The Blind Boy Grunt alias was certainly one of the wittiest pseudonyms in pop history, poking fun at the whole notion of young white guys digging into the early-20th century repertoire of blues legends like Blind Boy Fuller. Its use wasn't limited to that 1963 Broadside album, either. In early 1963, Dylan contributed harmonica and backup vocals to an album recorded by fellow folkies Richard Farina and Eric Von Schmidt; when the LP was finally released in 1967 (as Dick Farina & Eric Von Schmidt), his parts were attributed to Blind Boy Grunt. In November 1971, a couple more songs Dylan had recorded for Broadside in the early 1960s, "Train A-Travelin'" and "I'd Hate to Be You on That Dreadful Day," were exhumed and included on the Folkways compilation album Broadside Reunion. To add further to the discographical confusion, that album also had a couple of other Dylan performances, "The Ballad of Emmett Till" and "The Ballad of Donald White," taken from a show he recorded (but which was not broadcast) for WBAI in New York in May 1962. All four of the Dylan tracks on Broadside Reunion, again, were credited to Blind Boy Grunt. And all four of these, again, were very secondary, quality-wise, even by the standards of his early compositions. It should also be noted that the recording fidelity and level of performance on some of the Broadside/Grunt/Dylan cuts are sometimes (though not always) way below official release standards as well.

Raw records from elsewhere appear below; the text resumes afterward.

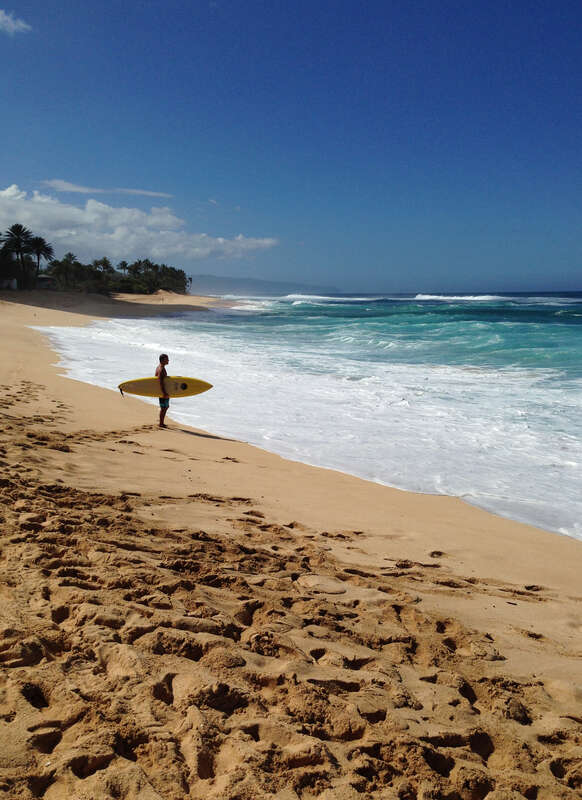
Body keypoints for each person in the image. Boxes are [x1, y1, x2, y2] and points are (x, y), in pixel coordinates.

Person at [155, 353, 170, 428]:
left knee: (164, 407)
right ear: (163, 360)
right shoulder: (161, 369)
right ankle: (161, 423)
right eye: (167, 359)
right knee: (164, 407)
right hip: (162, 391)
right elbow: (160, 382)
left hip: (160, 391)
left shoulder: (158, 367)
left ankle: (161, 422)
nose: (168, 360)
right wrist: (164, 393)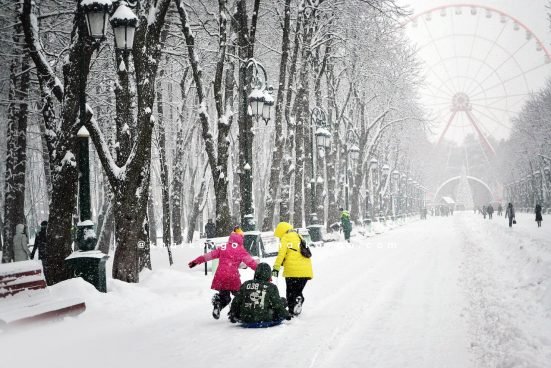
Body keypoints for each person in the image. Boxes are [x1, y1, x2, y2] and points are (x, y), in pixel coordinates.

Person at [188, 227, 258, 319]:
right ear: (241, 238)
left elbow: (208, 256)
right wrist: (262, 272)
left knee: (225, 297)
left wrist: (196, 261)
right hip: (233, 277)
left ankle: (218, 305)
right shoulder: (241, 250)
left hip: (221, 276)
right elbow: (251, 263)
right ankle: (234, 313)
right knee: (239, 296)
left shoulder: (223, 247)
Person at [272, 222, 313, 316]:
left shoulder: (285, 238)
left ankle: (291, 310)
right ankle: (299, 299)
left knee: (290, 292)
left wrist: (276, 268)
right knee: (297, 290)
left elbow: (281, 255)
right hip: (306, 271)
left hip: (292, 271)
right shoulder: (299, 236)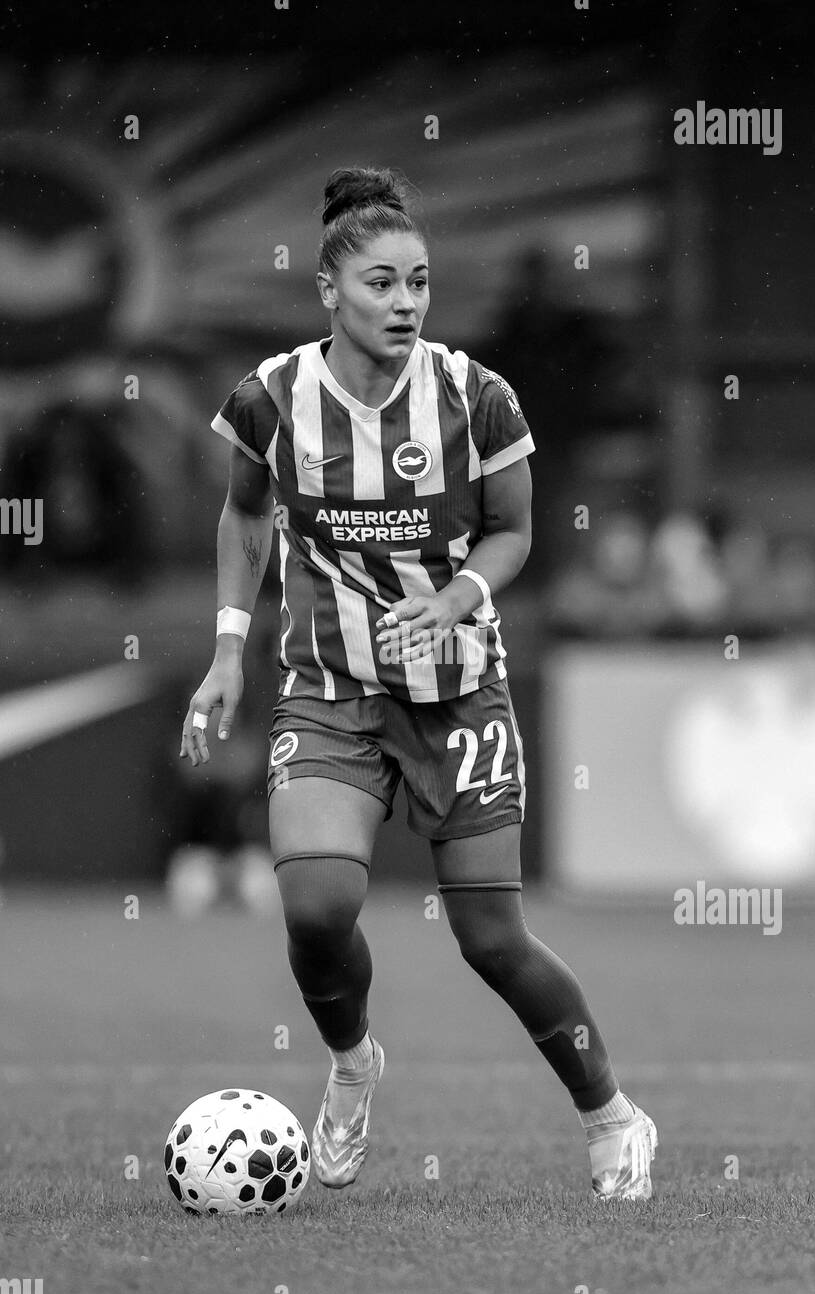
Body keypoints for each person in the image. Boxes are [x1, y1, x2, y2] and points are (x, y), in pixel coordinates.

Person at [180, 166, 657, 1200]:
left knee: (491, 938)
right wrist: (228, 650)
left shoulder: (475, 396)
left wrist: (460, 596)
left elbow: (518, 529)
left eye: (420, 284)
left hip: (457, 692)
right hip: (328, 685)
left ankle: (613, 1115)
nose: (404, 304)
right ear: (328, 291)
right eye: (382, 284)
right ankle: (353, 1065)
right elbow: (247, 516)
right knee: (316, 903)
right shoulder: (271, 398)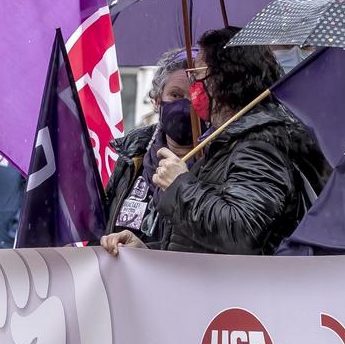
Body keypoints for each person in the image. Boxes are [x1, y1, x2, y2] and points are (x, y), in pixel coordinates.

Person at [103, 29, 328, 256]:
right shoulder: (229, 144)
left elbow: (240, 233)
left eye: (198, 73)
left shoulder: (259, 148)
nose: (193, 86)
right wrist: (144, 252)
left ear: (221, 80)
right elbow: (200, 246)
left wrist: (180, 186)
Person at [103, 50, 194, 246]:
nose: (185, 105)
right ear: (157, 100)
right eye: (175, 95)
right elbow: (106, 226)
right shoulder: (133, 154)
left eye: (195, 96)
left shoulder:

The Broadside/Folkways compilations containing the Blind Boy Grunt songs are not too easy to come by anymore, although a few of them were reissued in 2000 on Smithsonian Folkways' The Best of Broadside box. All of the Blind Boy Grunt tracks from the Broadside/Folkways LPs are on the Dylan bootleg Broadside, which also has eight unreleased songs he did for Broadside and an unreleased version of "Blowin' in the Wind" from his May 1962 WBAI taping. The Blind Boy Grunt pseudonym has also been trotted out for use on various Dylan bootlegs, as sort of an in-joke likely to be picked up on by fans serious enough to collect Dylan boots in the first place. As a footnote, Blind Boy Grunt is not the only pseudonym Dylan has used on record: he also appears as piano player Bob Landy on the Elektra anthology The Blues Project (on the song "Downtown Blues"), as Tedham Porterhouse when playing harmonica on Ramblin' Jack Elliott's 1964 album track "Will the Circle Be Unbroken," and as Robert Milkwood Thomas when adding piano and harmony vocals to Steve Goodman's "Somebody Else's Troubles" in the early 1970s. Also, Janis Ian used the pseudonym Blind Girl Grunt when recording for Broadside.